昭和34年(1959年)創刊の総合週刊誌「週刊文春」の紹介サイトです。最新号やバックナンバーから、いくつか記事を掲載していきます。各号の目次や定期購読のご案内も掲載しています。

連載尾木のママで

尾木 直樹
2017/10/12

尾木ママ「“いじめ調査”教育委員会の態度に問題あり!」

イラスト 中村紋子

 新学期に入って中高生の自殺が続くのには胸が痛みます。ボクが最近特にショックなのは、いじめ調査に関して、開き直りのような態度を示す教育委員会の出現!

 川口市の中学三年の男子が一年の頃からいじめを受けている問題。先月、文科省が被害生徒の家族から直接事情を聴いた。彼は昨年九月から半年間不登校になり、自傷行為もあった。文科省が定める「重大事態」に該当することは明白よ。母親は、市教委・学校に何度相談しても事態が改善されないので、県教委と文科省に訴え続け、今年二月にやっと第三者委員会が設けられた。ところが、第三者委が個々のいじめ行為を具体的に認定しようとしないの。第三者委の調査経過報告の際、市教委は自らのいじめ調査の判断基準について「いじめ防止対策推進法に基づくものではなく、社会通念上の判断で認定している」と発言したとか。これは法律違反よ! 文科の指導すらまともに受け止めようとしない態度には言葉を失うわ。

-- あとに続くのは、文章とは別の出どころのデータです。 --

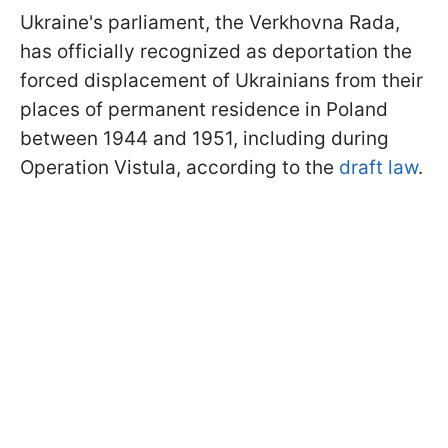
Ukraine's parliament, the Verkhovna Rada,
has officially recognized as deportation the
forced displacement of Ukrainians from their
places of permanent residence in Poland
between 1944 and 1951, including during
Operation Vistula, according to the
draft law
.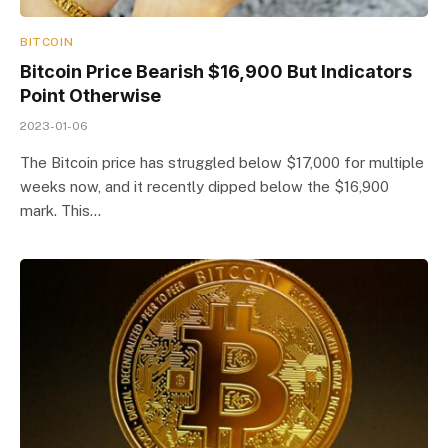
BITCOIN
Bitcoin Price Bearish $16,900 But Indicators
Point Otherwise
2023-01-06
The Bitcoin price has struggled below $17,000 for multiple
weeks now, and it recently dipped below the $16,900
mark. This…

 しかも、学校はこれまでの経緯について事実を認め謝罪も行っているのに、「いじめとは判断できない」として他の保護者やメディアに対して説明を避け続けているの。この男子生徒には行きたい高校がある。進学のためにもと、四月に登校を再開はした。でも、今もいじめは続いている。

 二年前、都立小山台高校の男子生徒が列車へ飛び込み自殺した件でも、都教委は先日「いじめがあったと判断するのは極めて困難」と発表。遺族は都知事に再調査を求めると記者会見したわね。

 ボク、断言するけど、「いじめ調査」はいじめの有無を判断するものじゃない。いじめがどういう構造でなされたのかを解明するためなの。

 真実を知りたい家族、過酷な状況でも前を向いて生きようとする子供に寄り添わなくて、何のための教育委員会なの!